Verkaufsschlager: Selbst Tchibo bietet Riester-Renten an

Der Staat spornt zur privaten Altersvorsorge an. Doch was ist das richtige unter den geförderten Sparprodukten? Riester, Rürup oder Betriebsrente? Alle drei bieten Steuerentlastung, doch nicht alle lohnen sich für jeden.

Lesermeinungen zum Beitrag

27. September 2007 10:40
Redaktionelle Ungenauigkeiten  
Claus Behrens (chipin)

Es ist klar, dass ein Zeitungsartikel - auch in der größten dt. Zeitung - keine vollumfängliche Beratung ersetzen kann und will.

Wenn es aber um wenige kleine Worte geht, dann wird an der falschen Stelle gespart.

1. Selbständige können AUCH "riestern", wenn sie mit jemandem verheiratet sind, der selber direkt zulagenberechtigt sind.

2. Das Finanzamt MUSS die Prüfung, ob Beträge zurückerstattet werden, durchführen.

3. Den meisten dt. Steuerzahlern ist entgangen, dass Teile der Steuergesetze darauf abzielten, durch Steuererleichterungen die private Vorsorge finanziell tragbar zu machen und mit den Rückzahlungen des Finanzamtes nicht den Dispo auszugleichen oder den Sommerurlaub zu bezahlen.

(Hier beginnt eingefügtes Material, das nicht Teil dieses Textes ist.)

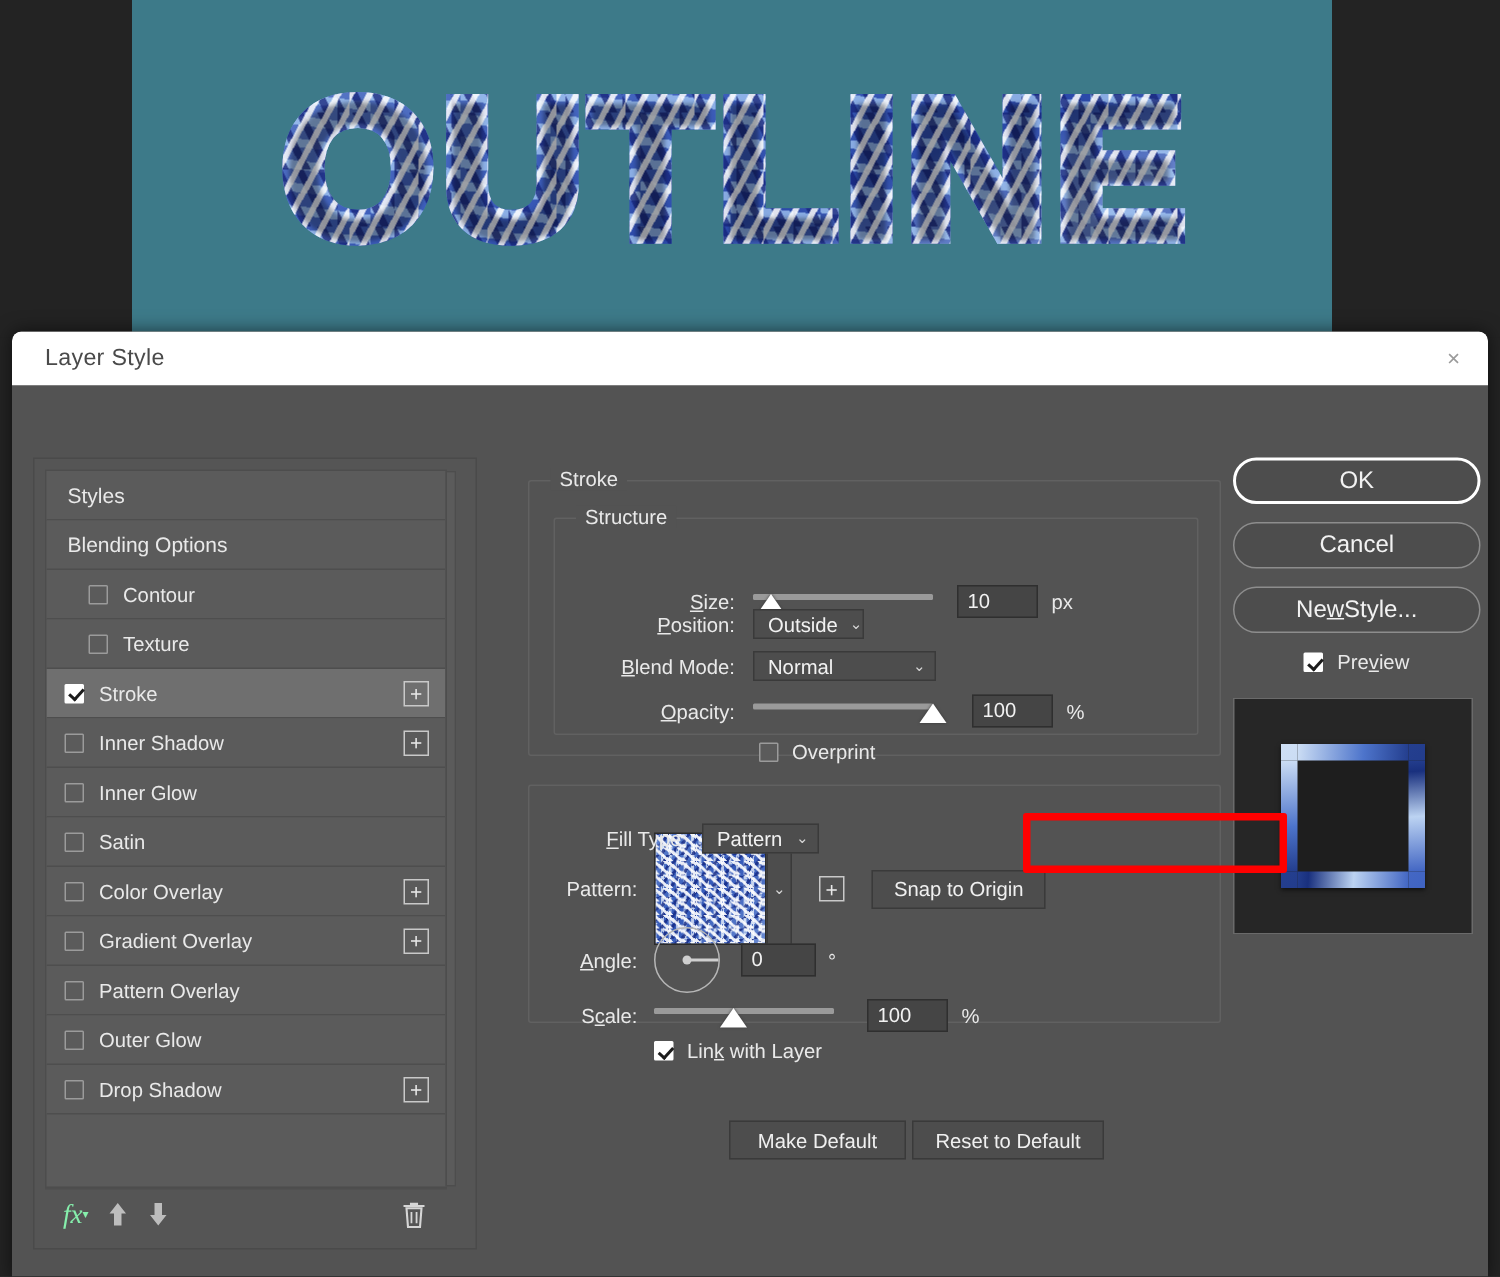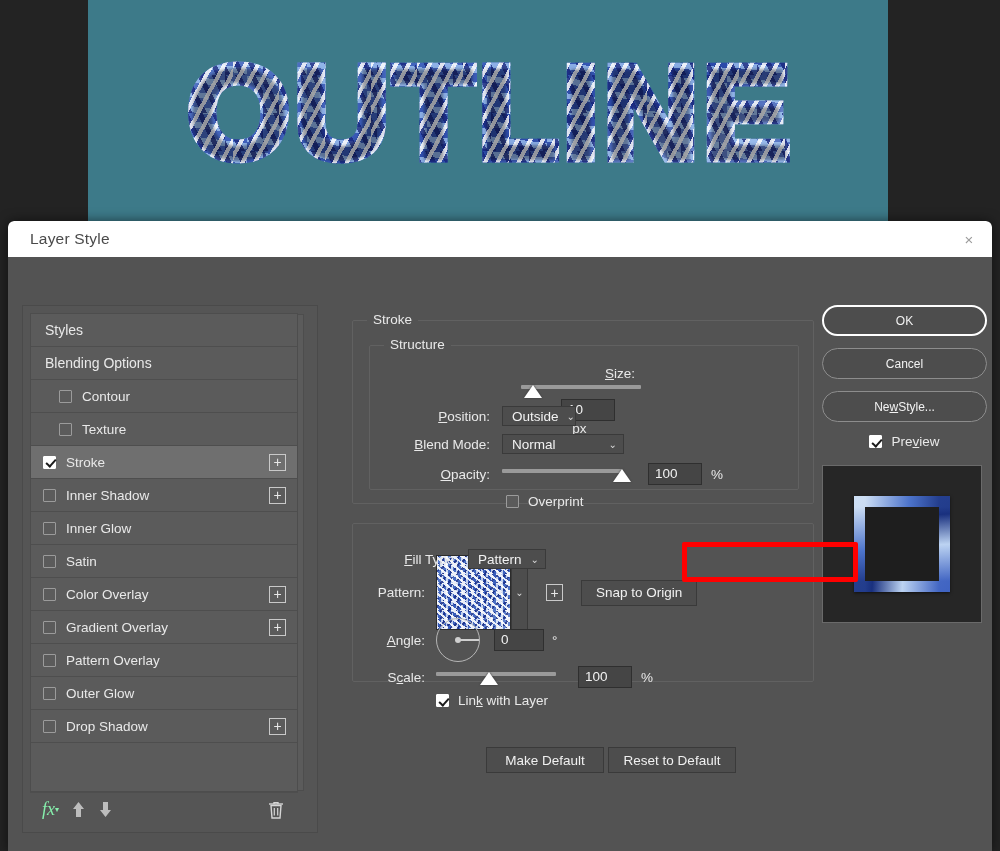--- a/index.html
+++ b/index.html
@@ -300,7 +300,7 @@
   .pillbtn {
     height: 31px; border-radius: 16px;
     background: #4d4d4d; border: 1px solid #8d8d8d;
-    color: #f2f2f2; font-size: 12px;
+    color: #f2f2f2; font-size: 16px;
     display: flex; align-items: center; justify-content: center;
     margin-bottom: 12px; cursor: pointer;
   }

Der geringe Anteil der abgeschlossenen Riester-Renten zeigt, dass Norbert Blüm ganze Arbeit geleistet hat und immer noch viele davon ausgehen, dass "... die Rente sicher ist." Er meinte damit seine eigene. Aber das hat er vergessen hinzuzufügen.
Wer heute immer noch einen Vertrag über vermögenswirksame Leistungen laufen hat, ohne zu riestern, hat wesentliche Teile des dt. Rentensystems immer noch nicht verstanden.